The King of the Monsters has his cinema dominance challenged by hit anime Your Name, and it won’t be the first time he’s been defeated by a movie with that title.
Following the highly anticipated theatrical release of Shin Godzilla in late July, the King of the Monsters is getting more media and popular attention in Japan than he has in decades. While he never completely went away, the heavy, mature approach taken by new-to-the-series director Hideaki Anno has made Godzilla pop culturally significant in a way that’s reminiscent of his 1954 debut.
Just how successful has the movie been? As of September 4, 38 days after its release, Shin Godzilla has pulled in six billion yen (US$58.2 million) in box office revenue, more than any other domestically produced live-action film this year. The final tally is expected to break 7 billion, which would be more than 2016’s top earner so far, the newest Detective Conan anime movie, which was released in April and took in 6.4 billion yen in ticket sales.

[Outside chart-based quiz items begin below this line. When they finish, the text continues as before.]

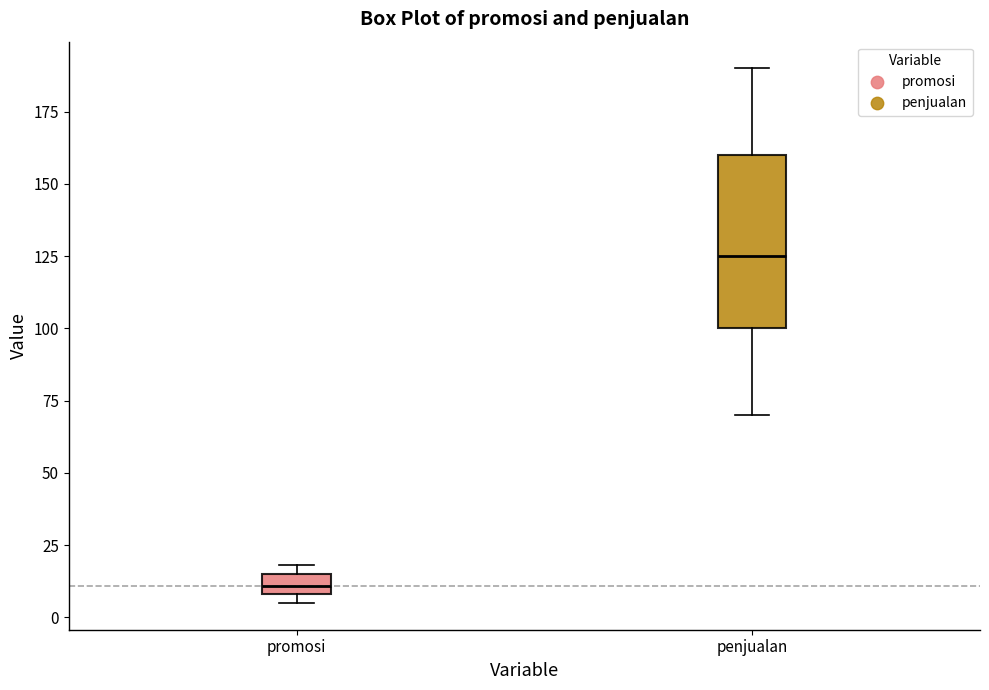

Comparing the boxes themselves (not the whiskers), which one is the tallest?

penjualan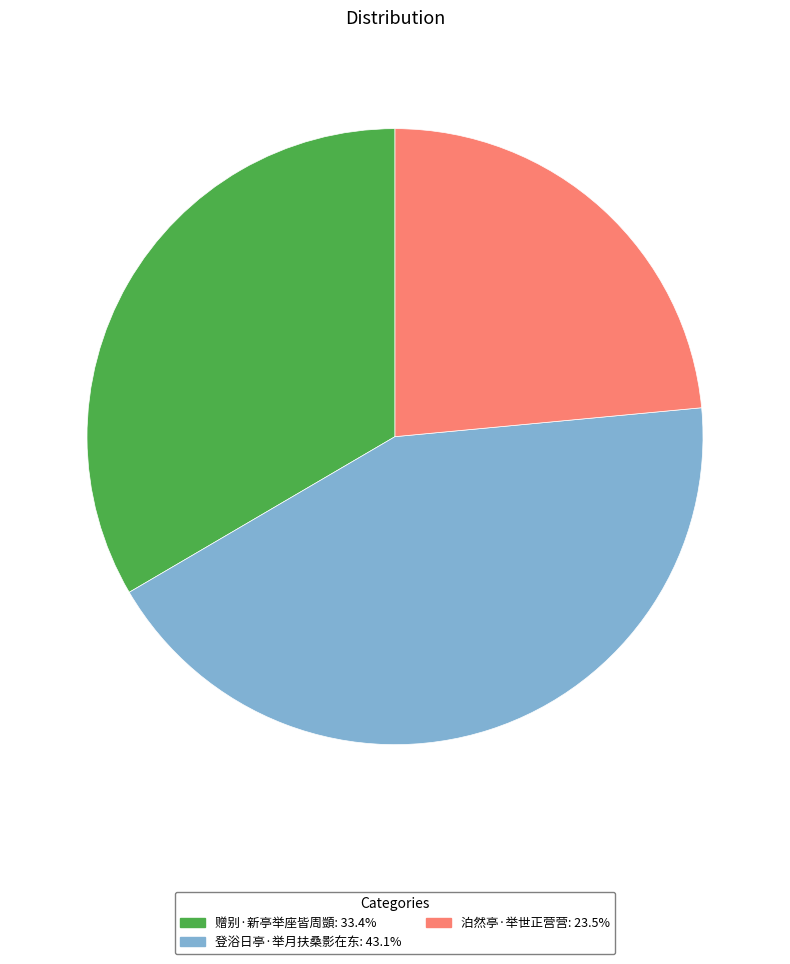

Is the sum of 登浴日亭·举月扶桑影在东 and 赠别·新亭举座皆周顗 greater than half?

Yes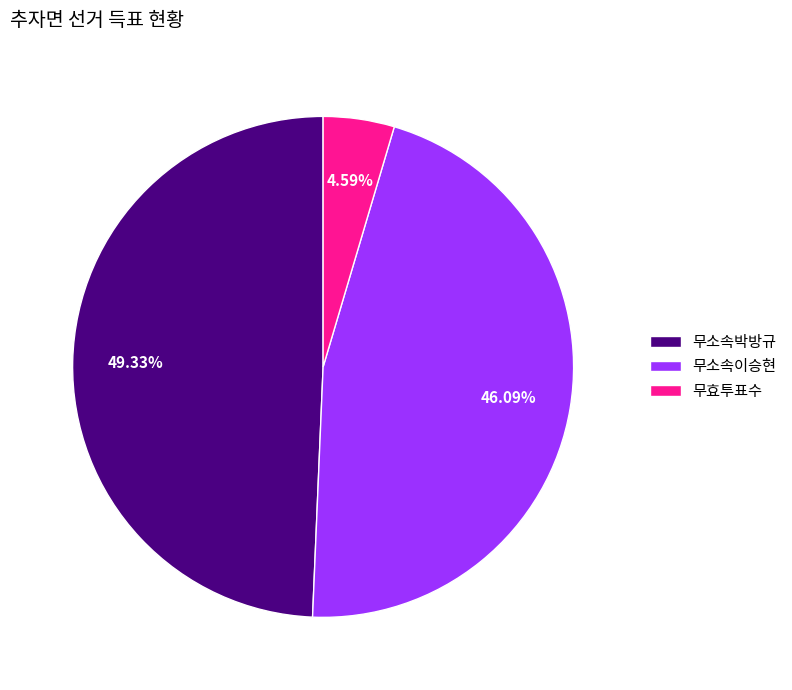

Does 무소속이승현 account for over 50% of the chart?

No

And yet, it’s looking doubtful that, when the dust settles, Shin Godzilla will be the number-one domestic movie in Japan for 2016. Your Name, the newest theatrical feature from anime director Makoto Shinkai, debuted on August 26. In just 10 days, the film has raked in 3.8 billion (as of September 4). In other words, Your Name has made almost two-thirds as much as Shin Godzilla despite the kaiju movie having a one-month-plus head start.
▼ The trailer for Shinkai’s Your Name
With that sort of momentum, analysts are saying the anime could break the eight or even nine-billion yen mark, so it looks like Godzilla is going to be defeated by Your Name. Really, though, kaiju historians should have seen this outcome coming, since it’s almost exactly what happened 62 years ago.
Back in 1954, when Godzilla was rampaging on the silver screen for the very first time, the Japanese film industry didn’t measure box office revenue. It did, though, keep track of the distribution fees that movies earned, and the original Godzilla produced an impressive 1.6 billion yen for its studio. Still, that was less than half of the 3.3 billion yen for 1954’s top domestic movie. And what was that movie’s title?
While the Shinkai anime has no official connection to the 1954 live-action hit (which was the culmination of a trilogy), the two films have the exact same Japanese title, Kimi no Na ha, which translates to “Your Name.” Both movies to bear the Your Name title also focus on a trepidatious romance between a man and woman who feel an undeniable attraction, yet can’t easily be with one another (although it’s the chaos of World War II-era Japan that gets in the would-be lovers’ way in the live-action Your Name, as opposed to science-fiction body swapping in the anime).
Historic precedent or not, 2016’s increasingly likely surprise upset has to be a little vexing for the Shin Godzilla team, since for a while it looked like nothing was going to steal their thunder. On the plus side, both the new kaiju movie and Shinkai anime come from distributer Toho, so in a lot of ways, the situation is really a win-win. Still, if Godzilla’s handlers want the big guy to reign over all domestic competition at the box office, they might want to make sure that any sequel plans they have don’t overlap with yet another movie called Your Name.